* Задание a *
Определите, согласуются ли с текстом о Краусе утверждения (i), (ii) и (iii). Для каждого ответьте «да» или «нет» и приведите решающие слова текста точной цитатой.
(i) Освобождение языка стало идентичным освобождению фразы.
(ii) Формулы «Факела» разрешают поднятые ими проблемы.
(iii) Речь «В это великое время» прозвучала через два месяца после начала войны.

* Текст документа *
Ангел истории. Пролетая над руинами старого мира - Вальтер Беньямин
В этих словах Краус одним движением поднимет тот узел, в котором техника соединилась с фразой. Но разрешение приходит после другой петли: для нее журнализм есть выражение изменившихся функций языка в развитом капиталистическом мире. Фраза в том смысле, которому неукоснительно следует Краус, – это знак того, что язык становится способным к коммуникации, как деталь, придающая орнаменту ценность в глазах любителя. Но именно поэтому освобождение языка стало идентичным освобождению фразы – ее превращению из отражения в инструмент производства. В самом «Факеле» есть такие модели, если, может быть, и не теория; их формулы всегда поднимают проблемы, но не разрешают их.
Их путь – это соединение библейского пафоса с упорной фиксацией всякого рода непристойностей венской жизни, так они осваивают феномены. Им не удается сделать мир свидетелем плохого поведения кельнера, подающего счет, они должны извлекать из могил мертвых. С полным на то правом. Потому что ничтожное и настырное содержимое этих каналов, посвященных скандалам в венских кафе, прессе и светском обществе, – это лишь малозаметная демонстрация сверхосведомленности, которая затем вдруг, прежде чем кто-нибудь успел это заметить, ушла к своему исконному, раннему предмету, чтобы два месяца спустя после начала войны обозначить его наконец по имени в той самой речи «В это великое время», чтобы ввести всех демонов, населявших этого бесноватого, в стадо свиней его современников.

* Задание b *
Пожалуйста, перепишите все записи ниже, подставив «Изнутри» вместо «Inside Out» и ничего больше не меняя. Картинки в ответ не включайте.

* Входные данные *

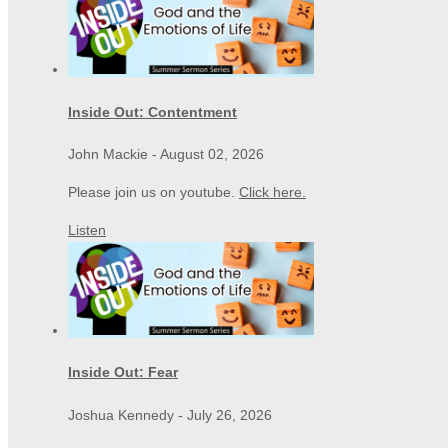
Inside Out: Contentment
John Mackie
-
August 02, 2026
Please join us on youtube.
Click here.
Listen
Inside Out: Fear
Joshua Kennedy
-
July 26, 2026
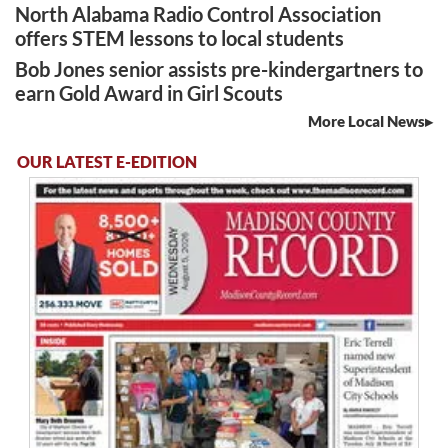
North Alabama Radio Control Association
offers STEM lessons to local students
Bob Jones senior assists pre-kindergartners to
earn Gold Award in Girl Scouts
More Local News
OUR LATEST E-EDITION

* Поле для ответа a *
(i) Да: «освобождение языка стало идентичным освобождению фразы».
(ii) Нет: «их формулы всегда поднимают проблемы, но не разрешают их».
(iii) Да: «чтобы два месяца спустя после начала войны обозначить его наконец по имени в той самой речи «В это великое время»».

* Поле для ответа b *
Изнутри: Contentment
John Mackie
-
August 02, 2026
Please join us on youtube.
Click here.
Listen
Изнутри: Fear
Joshua Kennedy
-
July 26, 2026
North Alabama Radio Control Association
offers STEM lessons to local students
Bob Jones senior assists pre-kindergartners to
earn Gold Award in Girl Scouts
More Local News
OUR LATEST E-EDITION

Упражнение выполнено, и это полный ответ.